I would like you to restate each record word for word.

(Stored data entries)
#####

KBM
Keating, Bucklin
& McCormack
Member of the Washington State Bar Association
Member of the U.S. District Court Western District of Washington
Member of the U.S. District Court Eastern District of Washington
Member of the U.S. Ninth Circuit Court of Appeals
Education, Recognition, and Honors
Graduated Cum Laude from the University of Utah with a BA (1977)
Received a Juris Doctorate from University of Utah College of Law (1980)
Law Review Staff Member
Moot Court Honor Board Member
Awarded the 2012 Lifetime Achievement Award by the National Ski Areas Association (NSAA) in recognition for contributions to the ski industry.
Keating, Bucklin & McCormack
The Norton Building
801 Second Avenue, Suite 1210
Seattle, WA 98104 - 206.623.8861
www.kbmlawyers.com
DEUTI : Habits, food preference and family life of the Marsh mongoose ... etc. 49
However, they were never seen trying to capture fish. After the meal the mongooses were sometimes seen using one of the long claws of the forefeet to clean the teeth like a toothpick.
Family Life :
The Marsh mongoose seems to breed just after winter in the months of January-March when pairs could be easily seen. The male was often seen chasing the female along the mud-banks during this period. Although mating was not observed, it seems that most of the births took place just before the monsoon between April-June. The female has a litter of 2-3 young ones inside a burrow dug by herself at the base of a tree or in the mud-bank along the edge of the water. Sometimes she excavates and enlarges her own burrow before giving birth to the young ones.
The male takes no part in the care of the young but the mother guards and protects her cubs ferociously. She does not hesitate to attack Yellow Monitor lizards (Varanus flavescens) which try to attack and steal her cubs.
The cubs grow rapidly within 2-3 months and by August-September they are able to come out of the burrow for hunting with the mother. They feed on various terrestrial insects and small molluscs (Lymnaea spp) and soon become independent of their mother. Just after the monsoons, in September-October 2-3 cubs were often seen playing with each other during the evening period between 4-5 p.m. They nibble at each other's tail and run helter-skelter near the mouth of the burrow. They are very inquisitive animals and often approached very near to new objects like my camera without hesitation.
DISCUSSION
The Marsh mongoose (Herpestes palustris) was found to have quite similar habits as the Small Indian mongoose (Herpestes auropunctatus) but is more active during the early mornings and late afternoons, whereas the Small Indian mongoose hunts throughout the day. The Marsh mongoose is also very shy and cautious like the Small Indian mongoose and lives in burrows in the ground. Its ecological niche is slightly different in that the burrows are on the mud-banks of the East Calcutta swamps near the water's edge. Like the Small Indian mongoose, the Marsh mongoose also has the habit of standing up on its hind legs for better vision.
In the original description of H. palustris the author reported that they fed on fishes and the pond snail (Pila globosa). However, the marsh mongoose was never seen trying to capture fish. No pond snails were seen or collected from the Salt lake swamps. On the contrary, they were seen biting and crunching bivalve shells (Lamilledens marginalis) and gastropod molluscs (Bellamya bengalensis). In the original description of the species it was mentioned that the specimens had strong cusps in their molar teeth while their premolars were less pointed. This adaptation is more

#####

> _EXERCISE OUTPUT_
KBM
Keating, Bucklin
& McCormack
Member of the Washington State Bar Association
Member of the U.S. District Court Western District of Washington
Member of the U.S. District Court Eastern District of Washington
Member of the U.S. Ninth Circuit Court of Appeals
Education, Recognition, and Honors
Graduated Cum Laude from the University of Utah with a BA (1977)
Received a Juris Doctorate from University of Utah College of Law (1980)
Law Review Staff Member
Moot Court Honor Board Member
Awarded the 2012 Lifetime Achievement Award by the National Ski Areas Association (NSAA) in recognition for contributions to the ski industry.
Keating, Bucklin & McCormack
The Norton Building
801 Second Avenue, Suite 1210
Seattle, WA 98104 - 206.623.8861
www.kbmlawyers.com
DEUTI : Habits, food preference and family life of the Marsh mongoose ... etc. 49
However, they were never seen trying to capture fish. After the meal the mongooses were sometimes seen using one of the long claws of the forefeet to clean the teeth like a toothpick.
Family Life :
The Marsh mongoose seems to breed just after winter in the months of January-March when pairs could be easily seen. The male was often seen chasing the female along the mud-banks during this period. Although mating was not observed, it seems that most of the births took place just before the monsoon between April-June. The female has a litter of 2-3 young ones inside a burrow dug by herself at the base of a tree or in the mud-bank along the edge of the water. Sometimes she excavates and enlarges her own burrow before giving birth to the young ones.
The male takes no part in the care of the young but the mother guards and protects her cubs ferociously. She does not hesitate to attack Yellow Monitor lizards (Varanus flavescens) which try to attack and steal her cubs.
The cubs grow rapidly within 2-3 months and by August-September they are able to come out of the burrow for hunting with the mother. They feed on various terrestrial insects and small molluscs (Lymnaea spp) and soon become independent of their mother. Just after the monsoons, in September-October 2-3 cubs were often seen playing with each other during the evening period between 4-5 p.m. They nibble at each other's tail and run helter-skelter near the mouth of the burrow. They are very inquisitive animals and often approached very near to new objects like my camera without hesitation.
DISCUSSION
The Marsh mongoose (Herpestes palustris) was found to have quite similar habits as the Small Indian mongoose (Herpestes auropunctatus) but is more active during the early mornings and late afternoons, whereas the Small Indian mongoose hunts throughout the day. The Marsh mongoose is also very shy and cautious like the Small Indian mongoose and lives in burrows in the ground. Its ecological niche is slightly different in that the burrows are on the mud-banks of the East Calcutta swamps near the water's edge. Like the Small Indian mongoose, the Marsh mongoose also has the habit of standing up on its hind legs for better vision.
In the original description of H. palustris the author reported that they fed on fishes and the pond snail (Pila globosa). However, the marsh mongoose was never seen trying to capture fish. No pond snails were seen or collected from the Salt lake swamps. On the contrary, they were seen biting and crunching bivalve shells (Lamilledens marginalis) and gastropod molluscs (Bellamya bengalensis). In the original description of the species it was mentioned that the specimens had strong cusps in their molar teeth while their premolars were less pointed. This adaptation is more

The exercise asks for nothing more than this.